* Task details *
Print all the records exactly as they stand.

- Opening Delimiter -

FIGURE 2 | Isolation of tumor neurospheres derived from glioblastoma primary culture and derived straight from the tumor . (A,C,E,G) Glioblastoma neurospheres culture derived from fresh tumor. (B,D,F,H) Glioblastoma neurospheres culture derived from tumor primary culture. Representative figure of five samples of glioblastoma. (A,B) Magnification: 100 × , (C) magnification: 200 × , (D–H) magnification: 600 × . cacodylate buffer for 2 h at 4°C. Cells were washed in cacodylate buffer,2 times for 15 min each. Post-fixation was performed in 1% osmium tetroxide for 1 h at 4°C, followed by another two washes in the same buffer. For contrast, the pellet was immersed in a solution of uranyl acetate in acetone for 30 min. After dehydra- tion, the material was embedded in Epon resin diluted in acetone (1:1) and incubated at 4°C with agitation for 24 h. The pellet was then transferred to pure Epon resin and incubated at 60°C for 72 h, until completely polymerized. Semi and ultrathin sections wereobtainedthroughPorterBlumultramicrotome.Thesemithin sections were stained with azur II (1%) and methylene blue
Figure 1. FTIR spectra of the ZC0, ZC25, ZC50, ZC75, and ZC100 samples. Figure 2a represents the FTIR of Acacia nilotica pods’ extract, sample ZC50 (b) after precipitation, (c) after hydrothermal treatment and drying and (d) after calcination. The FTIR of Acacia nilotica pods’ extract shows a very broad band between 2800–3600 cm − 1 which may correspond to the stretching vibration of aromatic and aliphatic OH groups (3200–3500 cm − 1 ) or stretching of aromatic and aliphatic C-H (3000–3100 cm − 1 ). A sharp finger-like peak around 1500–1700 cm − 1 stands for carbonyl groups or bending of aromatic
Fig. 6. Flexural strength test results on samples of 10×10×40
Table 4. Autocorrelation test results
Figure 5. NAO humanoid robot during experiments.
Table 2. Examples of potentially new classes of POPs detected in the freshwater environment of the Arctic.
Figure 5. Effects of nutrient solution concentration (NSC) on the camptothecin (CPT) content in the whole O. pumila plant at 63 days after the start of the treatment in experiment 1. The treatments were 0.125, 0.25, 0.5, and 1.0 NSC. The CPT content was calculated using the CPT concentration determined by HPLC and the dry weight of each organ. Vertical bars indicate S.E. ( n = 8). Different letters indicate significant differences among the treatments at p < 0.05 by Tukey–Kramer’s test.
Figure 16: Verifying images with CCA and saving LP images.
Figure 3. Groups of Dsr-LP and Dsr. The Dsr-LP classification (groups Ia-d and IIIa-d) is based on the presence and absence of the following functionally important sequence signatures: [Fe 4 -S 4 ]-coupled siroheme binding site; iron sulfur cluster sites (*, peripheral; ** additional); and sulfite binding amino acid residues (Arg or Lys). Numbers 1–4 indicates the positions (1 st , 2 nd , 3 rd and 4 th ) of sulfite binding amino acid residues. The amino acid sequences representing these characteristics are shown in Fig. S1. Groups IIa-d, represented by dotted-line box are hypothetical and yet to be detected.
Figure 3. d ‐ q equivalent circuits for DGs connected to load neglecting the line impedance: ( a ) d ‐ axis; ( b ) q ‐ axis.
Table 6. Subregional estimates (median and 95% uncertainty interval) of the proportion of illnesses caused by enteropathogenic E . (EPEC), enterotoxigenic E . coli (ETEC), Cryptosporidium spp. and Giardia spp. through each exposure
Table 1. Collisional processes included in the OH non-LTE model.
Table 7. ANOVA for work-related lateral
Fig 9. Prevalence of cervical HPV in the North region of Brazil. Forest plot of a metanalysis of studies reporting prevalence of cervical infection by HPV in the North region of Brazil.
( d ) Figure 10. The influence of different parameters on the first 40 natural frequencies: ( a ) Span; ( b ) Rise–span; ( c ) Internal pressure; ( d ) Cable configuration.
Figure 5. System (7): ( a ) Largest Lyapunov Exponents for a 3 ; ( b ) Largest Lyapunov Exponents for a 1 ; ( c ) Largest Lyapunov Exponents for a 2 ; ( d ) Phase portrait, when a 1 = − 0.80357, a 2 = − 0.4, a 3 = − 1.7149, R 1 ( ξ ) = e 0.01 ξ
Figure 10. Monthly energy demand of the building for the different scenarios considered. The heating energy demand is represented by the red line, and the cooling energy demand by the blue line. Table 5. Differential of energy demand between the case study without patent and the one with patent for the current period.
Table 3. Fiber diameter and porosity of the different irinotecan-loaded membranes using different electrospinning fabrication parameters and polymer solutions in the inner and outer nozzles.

- Closing Delimiter -

* Answer section *
FIGURE 2 | Isolation of tumor neurospheres derived from glioblastoma primary culture and derived straight from the tumor . (A,C,E,G) Glioblastoma neurospheres culture derived from fresh tumor. (B,D,F,H) Glioblastoma neurospheres culture derived from tumor primary culture. Representative figure of five samples of glioblastoma. (A,B) Magnification: 100 × , (C) magnification: 200 × , (D–H) magnification: 600 × . cacodylate buffer for 2 h at 4°C. Cells were washed in cacodylate buffer,2 times for 15 min each. Post-fixation was performed in 1% osmium tetroxide for 1 h at 4°C, followed by another two washes in the same buffer. For contrast, the pellet was immersed in a solution of uranyl acetate in acetone for 30 min. After dehydra- tion, the material was embedded in Epon resin diluted in acetone (1:1) and incubated at 4°C with agitation for 24 h. The pellet was then transferred to pure Epon resin and incubated at 60°C for 72 h, until completely polymerized. Semi and ultrathin sections wereobtainedthroughPorterBlumultramicrotome.Thesemithin sections were stained with azur II (1%) and methylene blue
Figure 1. FTIR spectra of the ZC0, ZC25, ZC50, ZC75, and ZC100 samples. Figure 2a represents the FTIR of Acacia nilotica pods’ extract, sample ZC50 (b) after precipitation, (c) after hydrothermal treatment and drying and (d) after calcination. The FTIR of Acacia nilotica pods’ extract shows a very broad band between 2800–3600 cm − 1 which may correspond to the stretching vibration of aromatic and aliphatic OH groups (3200–3500 cm − 1 ) or stretching of aromatic and aliphatic C-H (3000–3100 cm − 1 ). A sharp finger-like peak around 1500–1700 cm − 1 stands for carbonyl groups or bending of aromatic
Fig. 6. Flexural strength test results on samples of 10×10×40
Table 4. Autocorrelation test results
Figure 5. NAO humanoid robot during experiments.
Table 2. Examples of potentially new classes of POPs detected in the freshwater environment of the Arctic.
Figure 5. Effects of nutrient solution concentration (NSC) on the camptothecin (CPT) content in the whole O. pumila plant at 63 days after the start of the treatment in experiment 1. The treatments were 0.125, 0.25, 0.5, and 1.0 NSC. The CPT content was calculated using the CPT concentration determined by HPLC and the dry weight of each organ. Vertical bars indicate S.E. ( n = 8). Different letters indicate significant differences among the treatments at p < 0.05 by Tukey–Kramer’s test.
Figure 16: Verifying images with CCA and saving LP images.
Figure 3. Groups of Dsr-LP and Dsr. The Dsr-LP classification (groups Ia-d and IIIa-d) is based on the presence and absence of the following functionally important sequence signatures: [Fe 4 -S 4 ]-coupled siroheme binding site; iron sulfur cluster sites (*, peripheral; ** additional); and sulfite binding amino acid residues (Arg or Lys). Numbers 1–4 indicates the positions (1 st , 2 nd , 3 rd and 4 th ) of sulfite binding amino acid residues. The amino acid sequences representing these characteristics are shown in Fig. S1. Groups IIa-d, represented by dotted-line box are hypothetical and yet to be detected.
Figure 3. d ‐ q equivalent circuits for DGs connected to load neglecting the line impedance: ( a ) d ‐ axis; ( b ) q ‐ axis.
Table 6. Subregional estimates (median and 95% uncertainty interval) of the proportion of illnesses caused by enteropathogenic E . (EPEC), enterotoxigenic E . coli (ETEC), Cryptosporidium spp. and Giardia spp. through each exposure
Table 1. Collisional processes included in the OH non-LTE model.
Table 7. ANOVA for work-related lateral
Fig 9. Prevalence of cervical HPV in the North region of Brazil. Forest plot of a metanalysis of studies reporting prevalence of cervical infection by HPV in the North region of Brazil.
( d ) Figure 10. The influence of different parameters on the first 40 natural frequencies: ( a ) Span; ( b ) Rise–span; ( c ) Internal pressure; ( d ) Cable configuration.
Figure 5. System (7): ( a ) Largest Lyapunov Exponents for a 3 ; ( b ) Largest Lyapunov Exponents for a 1 ; ( c ) Largest Lyapunov Exponents for a 2 ; ( d ) Phase portrait, when a 1 = − 0.80357, a 2 = − 0.4, a 3 = − 1.7149, R 1 ( ξ ) = e 0.01 ξ
Figure 10. Monthly energy demand of the building for the different scenarios considered. The heating energy demand is represented by the red line, and the cooling energy demand by the blue line. Table 5. Differential of energy demand between the case study without patent and the one with patent for the current period.
Table 3. Fiber diameter and porosity of the different irinotecan-loaded membranes using different electrospinning fabrication parameters and polymer solutions in the inner and outer nozzles.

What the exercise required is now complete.